Action item:
Lines of the listing below that contain the string "degrees" are to be returned.

Entries shown:
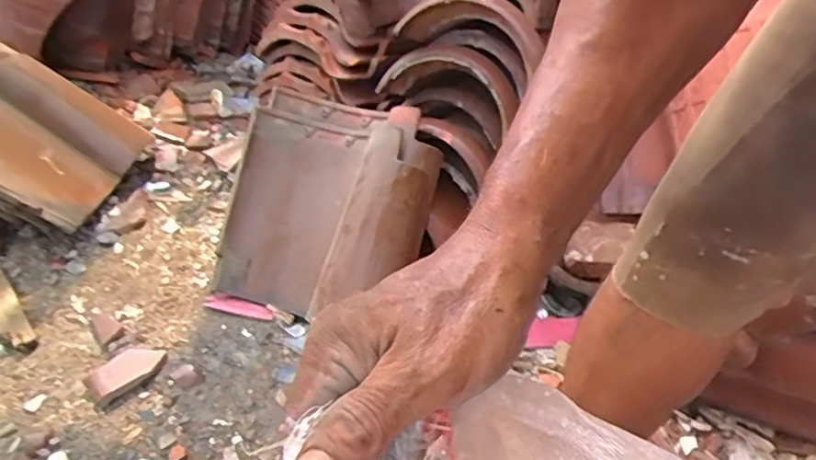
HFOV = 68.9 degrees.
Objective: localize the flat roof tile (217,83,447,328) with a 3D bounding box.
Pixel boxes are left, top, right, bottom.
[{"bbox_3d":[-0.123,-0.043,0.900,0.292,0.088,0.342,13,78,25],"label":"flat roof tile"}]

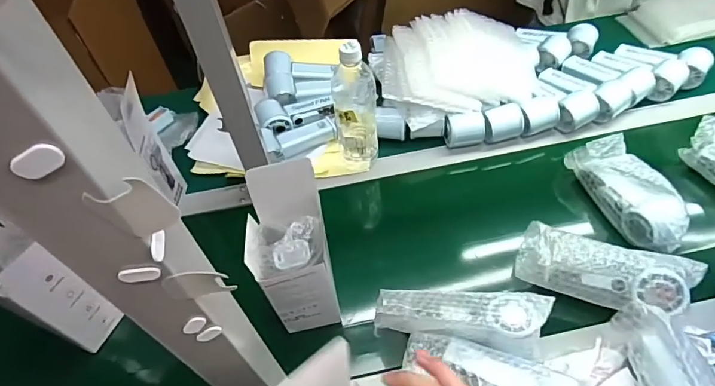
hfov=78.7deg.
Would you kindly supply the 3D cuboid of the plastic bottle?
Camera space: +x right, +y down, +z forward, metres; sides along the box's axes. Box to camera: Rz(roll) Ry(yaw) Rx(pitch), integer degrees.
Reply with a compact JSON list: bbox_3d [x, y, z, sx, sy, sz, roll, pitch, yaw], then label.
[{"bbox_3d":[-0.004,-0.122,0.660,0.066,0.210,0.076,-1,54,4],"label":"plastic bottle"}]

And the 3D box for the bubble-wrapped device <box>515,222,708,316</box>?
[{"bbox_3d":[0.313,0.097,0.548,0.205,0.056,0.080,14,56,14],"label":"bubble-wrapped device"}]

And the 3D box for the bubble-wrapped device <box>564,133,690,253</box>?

Response below:
HFOV = 68.9 degrees.
Camera space: +x right, +y down, +z forward, metres; sides along the box's axes. Box to camera: Rz(roll) Ry(yaw) Rx(pitch), integer degrees.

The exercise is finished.